Nous cheminerons sans doute ainsi un certain temps, en compagnie de nos collègues et tous nos partenaires actuels, parmi lesquels Ads & Data avec qui nous entretenons une collaboration étroite et harmonieuse. Il en va de même pour nos mandataires externes. Car, comme vous le savez, nous travaillons aujourd’hui aussi pour d’autres médias que ceux la VRT. Cela aussi continue d’évoluer.

Que manque-t-il dans votre portefeuille ?

Tout ce que nous ne pouvons faire que de façon limitée.

Et une offre nationale, peut-être ?

Ce n’est pas d’actualité, mais la question est en tout cas pertinente pour les annonceurs et elle est aussi avancée par des acteurs internationaux.

Quel regard portez-vous sur vos premiers mois ?

Je suis très fier de toute l’équipe pour son engagement à aider nos partenaires et mandants. Si le marché évolue mieux que les années précédentes, c’est en partie grâce à la coopération avec les agences médias et les annonceurs. Cela me donne confiance en l’avenir.

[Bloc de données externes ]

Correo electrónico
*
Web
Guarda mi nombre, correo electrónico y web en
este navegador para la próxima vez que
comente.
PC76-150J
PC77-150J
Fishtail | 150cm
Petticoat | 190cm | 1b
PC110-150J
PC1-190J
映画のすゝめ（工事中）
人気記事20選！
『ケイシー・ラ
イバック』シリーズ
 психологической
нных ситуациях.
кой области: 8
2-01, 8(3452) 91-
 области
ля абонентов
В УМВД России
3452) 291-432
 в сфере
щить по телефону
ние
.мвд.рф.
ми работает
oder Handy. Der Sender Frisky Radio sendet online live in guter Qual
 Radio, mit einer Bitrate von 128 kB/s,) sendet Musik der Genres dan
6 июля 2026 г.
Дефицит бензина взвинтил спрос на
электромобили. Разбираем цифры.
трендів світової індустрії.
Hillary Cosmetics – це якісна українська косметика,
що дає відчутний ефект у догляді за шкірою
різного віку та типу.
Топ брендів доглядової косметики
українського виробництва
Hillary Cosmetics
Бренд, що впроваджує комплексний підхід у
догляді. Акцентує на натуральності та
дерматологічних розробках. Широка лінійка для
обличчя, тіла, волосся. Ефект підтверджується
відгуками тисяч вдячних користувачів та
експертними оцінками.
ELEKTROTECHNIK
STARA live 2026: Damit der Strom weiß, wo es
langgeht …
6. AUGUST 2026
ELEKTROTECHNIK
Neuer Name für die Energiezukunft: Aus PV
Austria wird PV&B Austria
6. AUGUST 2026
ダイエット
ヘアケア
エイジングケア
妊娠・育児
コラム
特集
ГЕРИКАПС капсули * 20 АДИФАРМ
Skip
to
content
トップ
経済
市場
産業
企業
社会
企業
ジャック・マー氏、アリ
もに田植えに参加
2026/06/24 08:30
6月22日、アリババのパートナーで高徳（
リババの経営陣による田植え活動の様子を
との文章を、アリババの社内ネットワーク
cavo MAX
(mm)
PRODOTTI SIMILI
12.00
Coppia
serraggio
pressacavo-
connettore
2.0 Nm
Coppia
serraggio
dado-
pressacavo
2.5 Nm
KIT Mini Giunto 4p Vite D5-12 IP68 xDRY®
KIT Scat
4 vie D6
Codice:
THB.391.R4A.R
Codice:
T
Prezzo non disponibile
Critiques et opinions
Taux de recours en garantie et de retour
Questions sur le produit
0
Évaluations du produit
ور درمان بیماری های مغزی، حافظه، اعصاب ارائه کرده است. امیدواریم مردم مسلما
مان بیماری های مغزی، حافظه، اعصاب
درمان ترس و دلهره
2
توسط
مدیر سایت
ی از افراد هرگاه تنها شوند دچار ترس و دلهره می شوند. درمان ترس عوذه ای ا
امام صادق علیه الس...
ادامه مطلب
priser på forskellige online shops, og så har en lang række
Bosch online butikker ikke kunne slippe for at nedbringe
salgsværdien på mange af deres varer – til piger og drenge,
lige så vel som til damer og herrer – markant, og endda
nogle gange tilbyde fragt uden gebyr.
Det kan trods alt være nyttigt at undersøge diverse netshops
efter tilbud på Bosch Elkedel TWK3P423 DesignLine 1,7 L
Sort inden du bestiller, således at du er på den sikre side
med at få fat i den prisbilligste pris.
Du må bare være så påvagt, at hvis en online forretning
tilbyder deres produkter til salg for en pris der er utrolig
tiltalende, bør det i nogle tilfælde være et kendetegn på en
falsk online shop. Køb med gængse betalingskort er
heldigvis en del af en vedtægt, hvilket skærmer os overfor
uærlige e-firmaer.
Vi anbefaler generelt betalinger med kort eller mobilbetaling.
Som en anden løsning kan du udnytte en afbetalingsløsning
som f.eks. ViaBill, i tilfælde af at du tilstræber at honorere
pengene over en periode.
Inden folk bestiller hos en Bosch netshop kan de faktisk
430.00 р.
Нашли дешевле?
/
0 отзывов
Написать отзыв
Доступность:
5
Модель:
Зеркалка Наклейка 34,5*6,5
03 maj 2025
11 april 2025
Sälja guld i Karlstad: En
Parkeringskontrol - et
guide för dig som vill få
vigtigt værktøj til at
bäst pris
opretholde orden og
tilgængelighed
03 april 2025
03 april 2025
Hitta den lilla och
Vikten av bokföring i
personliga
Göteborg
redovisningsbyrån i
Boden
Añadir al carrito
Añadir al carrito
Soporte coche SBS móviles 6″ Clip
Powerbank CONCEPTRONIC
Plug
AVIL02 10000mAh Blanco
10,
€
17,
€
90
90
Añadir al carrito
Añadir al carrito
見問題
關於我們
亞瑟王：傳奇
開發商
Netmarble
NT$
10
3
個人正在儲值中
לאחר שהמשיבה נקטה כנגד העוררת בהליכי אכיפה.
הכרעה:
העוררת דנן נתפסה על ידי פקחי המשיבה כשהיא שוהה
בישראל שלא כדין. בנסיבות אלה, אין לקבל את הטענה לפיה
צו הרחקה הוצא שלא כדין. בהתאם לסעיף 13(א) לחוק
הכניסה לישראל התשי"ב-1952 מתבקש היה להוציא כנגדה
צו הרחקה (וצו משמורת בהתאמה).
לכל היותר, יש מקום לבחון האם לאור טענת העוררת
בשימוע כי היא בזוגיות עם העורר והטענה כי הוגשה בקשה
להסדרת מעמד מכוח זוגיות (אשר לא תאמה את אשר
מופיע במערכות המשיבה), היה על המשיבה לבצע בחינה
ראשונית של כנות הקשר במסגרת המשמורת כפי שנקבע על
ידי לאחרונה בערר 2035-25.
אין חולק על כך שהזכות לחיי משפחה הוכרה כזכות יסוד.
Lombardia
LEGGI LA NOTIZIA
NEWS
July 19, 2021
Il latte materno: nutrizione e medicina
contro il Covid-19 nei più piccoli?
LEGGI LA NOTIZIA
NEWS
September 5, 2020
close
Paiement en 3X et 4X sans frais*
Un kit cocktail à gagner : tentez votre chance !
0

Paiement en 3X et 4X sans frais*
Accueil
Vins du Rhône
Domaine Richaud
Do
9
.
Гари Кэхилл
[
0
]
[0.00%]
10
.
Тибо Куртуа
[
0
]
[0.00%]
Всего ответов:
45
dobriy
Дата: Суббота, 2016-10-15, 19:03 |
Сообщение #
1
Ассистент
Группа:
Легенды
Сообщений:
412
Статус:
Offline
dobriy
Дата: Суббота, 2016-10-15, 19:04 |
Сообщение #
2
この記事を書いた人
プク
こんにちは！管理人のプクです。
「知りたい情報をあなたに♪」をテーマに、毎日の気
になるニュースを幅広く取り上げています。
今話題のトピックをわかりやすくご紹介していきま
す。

Mais ce n’était que la première étape de notre parcours que nous continuerons à définir. Dans ce contexte, il reste à voir ce que contiendra le nouvel accord de gestion. Il sera élaboré dans le courant de l’année 2025 et entrera en vigueur à partir de 2026 pour une période de cinq ans. Compte tenu de la durée, comme je l’ai dit, il est extrêmement important de pouvoir travailler en phase avec le marché, car on ne peut pas prédire aujourd’hui de quoi demain sera fait. Une décision prise aujourd’hui peut être bonne pour l’année à venir, mais peut-être pas par la suite. Je trouve d’autant plus fascinant d’être impliqué dans ce processus complexe d’élaboration des politiques. 

Votre ambition ?

J’espère qu’avec l’équipe, nous pourrons continuer à montrer la voie et à servir nos partenaires et mandants de manière optimale, en maintenant la force de l'écosystème média local. La seule garantie réelle pour soutenir les activités locales sous toutes leurs facettes – productions, actionnariat ou équipes –, ce sont des chaînes publiques fortes. Celles-ci stimulent le marché, et incitent les acteurs commerciaux à faire de même.